In the wake of last week’s verdict in the first Vioxx liability case (see Merck Found Negligent!, Jury as Focus Group, and Merck science “like wah, wah, wah”), Merck is now defending its legal strategy as well as its Vioxx marketing practices.

In an article in today’s New Your Times (see “Maker of Vioxx Says Some Suits May Be Settled“), Merck’s general counsel, Kenneth Frazier, “said in an interview yesterday that Merck would consider settling suits brought by people who took Vioxx for long periods of time and had few other risk factors for heart disease. Nearly 5,000 Vioxx suits have already been filed, and tens of thousands more are expected.”

However, Mr. Frazier said Merck would settle only a “small fraction” of cases. Perhaps a trickle of settlements will become a floodgate if Merck loses more cases in the future.

Speaking of future cases, Merck seems a little gun shy and has asked for a delay in the next trial — in New Jersey — citing publicity over last week’s verdict in Texas. They don’t want to lose a case in the pharmaceutical capital of the world! Think of the publicity that would generate!
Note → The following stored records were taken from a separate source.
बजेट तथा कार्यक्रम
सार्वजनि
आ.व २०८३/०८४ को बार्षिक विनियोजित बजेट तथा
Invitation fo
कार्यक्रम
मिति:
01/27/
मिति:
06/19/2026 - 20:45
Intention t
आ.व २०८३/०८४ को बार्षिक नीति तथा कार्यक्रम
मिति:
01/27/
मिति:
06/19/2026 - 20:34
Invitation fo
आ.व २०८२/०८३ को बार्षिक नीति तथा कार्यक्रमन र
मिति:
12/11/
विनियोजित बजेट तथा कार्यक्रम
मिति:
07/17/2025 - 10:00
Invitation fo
In the midst of all this, “Merck has already designated lawyers from other firms to handle the New Jersey and New Orleans cases.”

Merck is Learning, But Are They Learning the Right Things?
In a Wall Street Article (Merck Eases Stance on Vioxx Suits), Mr. Frazier is quoted as saying: “Each time we do this, we learn and hope to sharpen our approaches” and “We are learning as we go along about how best to present evidence to juries composed of lay people.”

Of course, this is the lawyer speaking, not the scientists and marketers. The latter need to learn about how best to present side effects and efficacy evidence to the general public from which juries are selected. See “Jury as Focus Group” for more lessons Merck and the entire Pharma industry should learn from the Texas trial.

Agreement from a Counterpart
Bob Erhlich, Chairman and CEO of DTC Perspectives, agrees that the industry needs to learn more about communicating risk and educating the public about the proper use of its products. Erhlich said:

For the half of you marketers out there who still have medical brief summaries, the Merck jury should scare you. The drug company lawyers who want the kitchen sink of side effects written in medical terminology so you are “protected” from liability litigation are dead wrong. A reasonable jury will want to punish companies that advertise (yes the brief summary is advertising) terms consumers cannot possibly understand.

I have alscriticizeded the package insert and “brief summary” (see “Future of Drug Print Ads“) and I am happy to see that Erhlich agrees with me that “There is no excuse for being captive to company lawyers who are wrong.”